Les Contes, un art galantAnne Zali et Danièle Thibault

Première édition illustrée des contes de La Fontaine
Le Calendrier des Vieillards

La Fontaine connaît son premier grand succès d'édition avec ses Contes et nouvelles en vers. C'est une querelle littéraire, comme il y en eut beaucoup dans le siècle au sein de cette société des salons, qui valut la notoriété à sa première nouvelle. En 1662, paraît un recueil des Œuvres de feu Monsieur de Bouillon, contenant l'histoire de Joconde, imitée de l'Arioste. La Fontaine la trouve mauvaise et en réécrit une version qui suscite aussitôt disputes et controverses. Son ami Boileau s'enflamme en sa faveur et va même jusqu'à prendre sa plume pour le défendre (Dissertation sur Joconde) : il déclare l'ouvrage supérieur même à l'Arioste et compare son auteur à Horace et Térence.

Encouragé par ce succès, La Fontaine puise alors dans les auteurs anciens qu'il connaît bien (l'Arioste et Boccace) les sujets de la première et de la deuxième partie de ses Contes et Nouvelles (1664-1666), donnant libre cours à sa verve qui rappelle parfois l'épître de Marot, parfois la verdeur de Rabelais ou encore le badinage de Voiture, mais qui est surtout originale par l'art de suggérer, de contourner, de se mettre à côté du récit pour faire du lecteur son complice.
 
D'après Giraudoux (Les Cinq Tentations de La Fontaine, 1938), La Fontaine aurait été amené aux contes par une erreur d'interprétation du succès de Joconde : il l'attribua au sujet licencieux et non pas à son agrément et à sa nouveauté poétique. En tout cas, le conteur prend des précautions, il teste. Dès la première édition, il avertit : « [l'auteur] ne prétend pas en demeurer là, et il a déjà jeté les yeux sur d'autres nouvelles pour les rimer. Mais auparavant il faut qu'il soit assuré du succès de celles-ci, et du goût de la plupart des personnes qui les liront. » Dans la préface à la seconde édition, il répond d'avance à deux objections « l'une que ce livre est licencieux ; l'autre qu'il n'épargne pas assez le beau sexe. Quant à la première, je dis hardiment que la nature du conte le voulait ainsi », et il renvoie à Horace, l'Arioste, Boccace. « Quant à la seconde objection, [...] qui ne voit que ceci est jeu et par conséquent ne peut porter coup ? [...] On me peut encore objecter [...] qu'il y a des absurdités et pas la moindre teinture de vraisemblance. [...] ce n'est ni le vrai ni le vraisemblable qui font la beauté de ces choses-ci ; c'est seulement la manière de les conter. »

_Données extraites:_

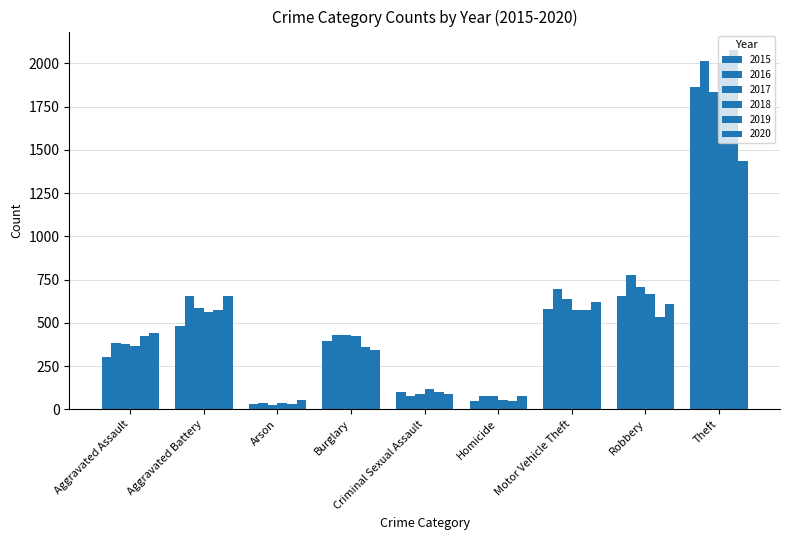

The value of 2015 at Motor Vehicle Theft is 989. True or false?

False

---

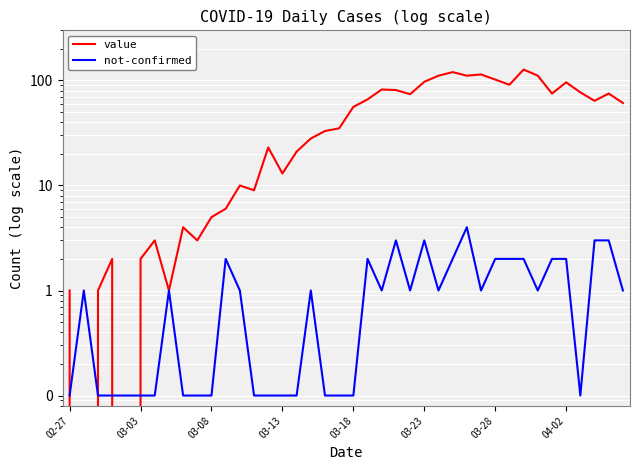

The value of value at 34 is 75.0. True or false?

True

_Consigne:_
Répondez brièvement à ces questions sur le texte consacré aux Contes de La Fontaine.
1. En quelle année paraît le recueil des Œuvres de feu Monsieur de Bouillon ?
2. Quel écrit Boileau rédige-t-il pour défendre La Fontaine ?
3. Selon Giraudoux, à quoi La Fontaine attribua-t-il le succès de Joconde ?

_Réponse:_
1. En 1662.
2. La Dissertation sur Joconde.
3. Au sujet licencieux, et non à son agrément ni à sa nouveauté poétique.